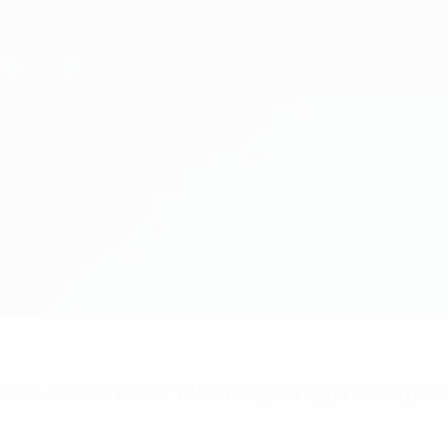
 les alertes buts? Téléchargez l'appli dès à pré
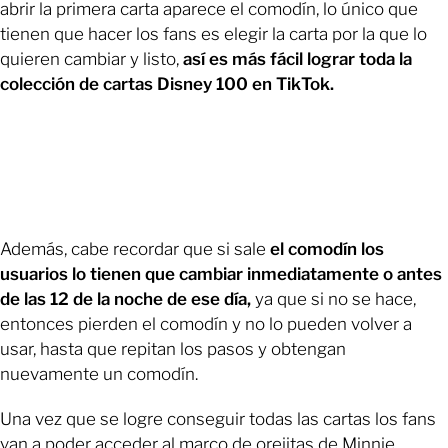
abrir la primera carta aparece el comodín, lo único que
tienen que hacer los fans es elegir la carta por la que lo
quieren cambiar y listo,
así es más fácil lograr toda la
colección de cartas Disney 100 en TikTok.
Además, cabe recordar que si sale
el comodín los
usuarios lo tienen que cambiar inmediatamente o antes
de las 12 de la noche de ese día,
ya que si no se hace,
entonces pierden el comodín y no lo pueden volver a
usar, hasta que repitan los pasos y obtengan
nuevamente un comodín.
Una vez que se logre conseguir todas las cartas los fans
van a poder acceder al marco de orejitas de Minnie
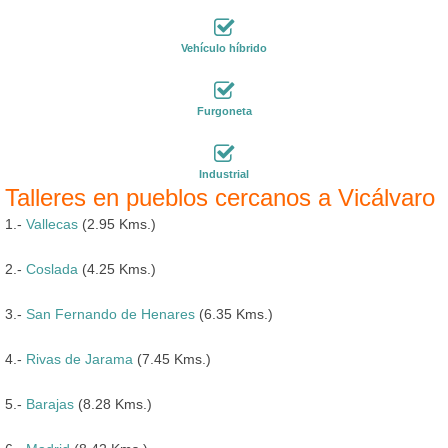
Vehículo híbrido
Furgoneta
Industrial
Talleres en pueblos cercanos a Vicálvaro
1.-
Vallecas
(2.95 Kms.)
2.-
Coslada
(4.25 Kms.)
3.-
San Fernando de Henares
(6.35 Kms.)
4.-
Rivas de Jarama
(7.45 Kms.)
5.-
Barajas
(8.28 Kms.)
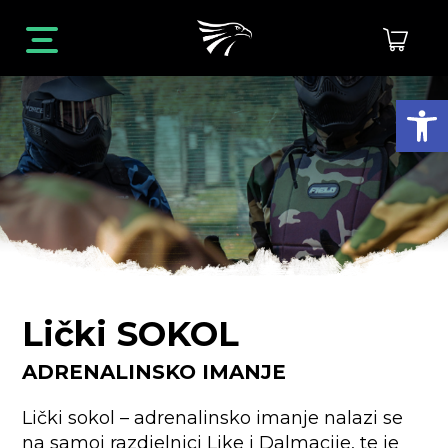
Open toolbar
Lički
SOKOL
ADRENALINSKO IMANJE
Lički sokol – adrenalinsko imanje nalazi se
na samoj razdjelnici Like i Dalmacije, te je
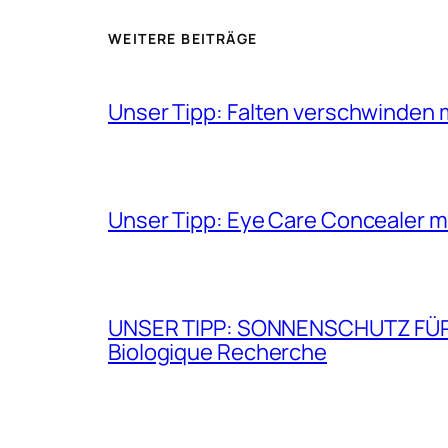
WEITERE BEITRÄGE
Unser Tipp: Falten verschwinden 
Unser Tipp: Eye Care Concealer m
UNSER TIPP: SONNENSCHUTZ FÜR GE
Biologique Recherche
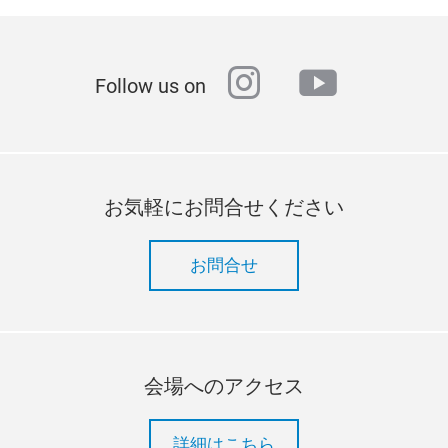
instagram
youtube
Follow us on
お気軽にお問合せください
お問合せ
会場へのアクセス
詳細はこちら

What the exercise asks: Reproduce verbatim the text of every item above, line for line, and leave the pictures out of your answer.

Response:
 les alertes buts? Téléchargez l'appli dès à pré
abrir la primera carta aparece el comodín, lo único que
tienen que hacer los fans es elegir la carta por la que lo
quieren cambiar y listo,
así es más fácil lograr toda la
colección de cartas Disney 100 en TikTok.
Además, cabe recordar que si sale
el comodín los
usuarios lo tienen que cambiar inmediatamente o antes
de las 12 de la noche de ese día,
ya que si no se hace,
entonces pierden el comodín y no lo pueden volver a
usar, hasta que repitan los pasos y obtengan
nuevamente un comodín.
Una vez que se logre conseguir todas las cartas los fans
van a poder acceder al marco de orejitas de Minnie
Vehículo híbrido
Furgoneta
Industrial
Talleres en pueblos cercanos a Vicálvaro
1.-
Vallecas
(2.95 Kms.)
2.-
Coslada
(4.25 Kms.)
3.-
San Fernando de Henares
(6.35 Kms.)
4.-
Rivas de Jarama
(7.45 Kms.)
5.-
Barajas
(8.28 Kms.)
Open toolbar
Lički
SOKOL
ADRENALINSKO IMANJE
Lički sokol – adrenalinsko imanje nalazi se
na samoj razdjelnici Like i Dalmacije, te je
WEITERE BEITRÄGE
Unser Tipp: Falten verschwinden 
Unser Tipp: Eye Care Concealer m
UNSER TIPP: SONNENSCHUTZ FÜR GE
Biologique Recherche
instagram
youtube
Follow us on
お気軽にお問合せください
お問合せ
会場へのアクセス
詳細はこちら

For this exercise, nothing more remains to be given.